Table 4.13: My own regression table
Model 1
Model 2
Model 3
b SE p b SE p b SE p
Constant 165.47 8.03 <.001 115.54 9.28 <.001 119.7 10.93 <.001
Gender: Male 13.77 9.11 0.135 -19.55 8.21 0.021 -9.16 8.65 0.299
Mass (kg) 1.01 0.12 <.001 0.88 0.15 <.001
Birth year -0.05 0.02 0.018
R2 0.03 0.6 0.71
R2 adj. 0.02 0.59 0.68
AIC 751.64 490.32 275.93
logLik -372.82 -241.16 -132.97
Note:
Likelihood ratio χ2-test Model 1 vs Model 2 = 47.4 (df = 1), p <.001, Model 2 vs Model 3 = 9.7 (df = 1), p = 0.002.
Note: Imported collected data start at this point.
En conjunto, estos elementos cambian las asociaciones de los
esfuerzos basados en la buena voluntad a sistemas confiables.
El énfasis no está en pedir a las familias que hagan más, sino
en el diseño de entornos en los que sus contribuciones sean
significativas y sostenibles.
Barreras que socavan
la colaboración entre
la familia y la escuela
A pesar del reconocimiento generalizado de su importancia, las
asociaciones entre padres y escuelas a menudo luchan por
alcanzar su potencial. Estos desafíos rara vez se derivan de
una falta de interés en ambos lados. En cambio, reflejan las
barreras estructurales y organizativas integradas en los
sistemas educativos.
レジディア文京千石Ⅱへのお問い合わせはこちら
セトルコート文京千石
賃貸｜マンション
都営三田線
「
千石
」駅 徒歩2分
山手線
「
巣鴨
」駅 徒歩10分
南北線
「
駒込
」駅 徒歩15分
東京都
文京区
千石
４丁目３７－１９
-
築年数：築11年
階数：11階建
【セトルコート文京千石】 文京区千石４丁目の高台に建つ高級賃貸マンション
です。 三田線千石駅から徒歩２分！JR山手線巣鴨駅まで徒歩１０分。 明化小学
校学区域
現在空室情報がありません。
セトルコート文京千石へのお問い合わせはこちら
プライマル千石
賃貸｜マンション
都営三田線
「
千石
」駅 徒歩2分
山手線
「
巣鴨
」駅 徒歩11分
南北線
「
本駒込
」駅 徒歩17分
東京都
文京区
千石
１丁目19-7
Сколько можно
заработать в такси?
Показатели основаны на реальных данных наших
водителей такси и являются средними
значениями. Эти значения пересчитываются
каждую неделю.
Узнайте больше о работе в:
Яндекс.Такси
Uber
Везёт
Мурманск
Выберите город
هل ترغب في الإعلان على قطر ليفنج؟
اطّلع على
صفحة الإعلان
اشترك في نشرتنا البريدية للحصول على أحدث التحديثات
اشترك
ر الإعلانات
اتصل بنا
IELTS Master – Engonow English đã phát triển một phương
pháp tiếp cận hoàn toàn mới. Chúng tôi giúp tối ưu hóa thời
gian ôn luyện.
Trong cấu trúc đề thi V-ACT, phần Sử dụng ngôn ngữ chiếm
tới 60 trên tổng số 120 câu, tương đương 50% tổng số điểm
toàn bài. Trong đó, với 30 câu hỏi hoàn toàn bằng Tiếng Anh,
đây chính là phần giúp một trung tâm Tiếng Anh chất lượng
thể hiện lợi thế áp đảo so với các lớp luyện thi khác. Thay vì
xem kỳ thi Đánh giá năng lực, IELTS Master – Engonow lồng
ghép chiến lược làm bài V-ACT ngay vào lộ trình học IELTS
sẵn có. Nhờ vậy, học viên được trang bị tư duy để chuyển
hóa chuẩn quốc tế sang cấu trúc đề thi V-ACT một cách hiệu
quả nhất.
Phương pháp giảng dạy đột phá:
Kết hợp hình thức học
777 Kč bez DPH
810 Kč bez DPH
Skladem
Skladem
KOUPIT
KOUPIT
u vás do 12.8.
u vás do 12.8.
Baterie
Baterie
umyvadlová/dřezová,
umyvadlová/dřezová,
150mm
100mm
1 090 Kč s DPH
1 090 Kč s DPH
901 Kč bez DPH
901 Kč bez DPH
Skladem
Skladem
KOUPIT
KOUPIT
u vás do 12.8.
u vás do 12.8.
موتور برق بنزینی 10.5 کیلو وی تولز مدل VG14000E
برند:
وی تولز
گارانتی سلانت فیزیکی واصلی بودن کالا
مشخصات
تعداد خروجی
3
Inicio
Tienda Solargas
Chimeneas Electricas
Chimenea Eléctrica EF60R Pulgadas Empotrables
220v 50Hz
  1. The “starwars dataset is described in more detail here

  2. Note that, as the dataset contains missing values, one would need to add the na.rm = T command to explicitly instruct R to ignore missingness, if not, the result from the commands is simply NA indicating that there are missingness present in the data.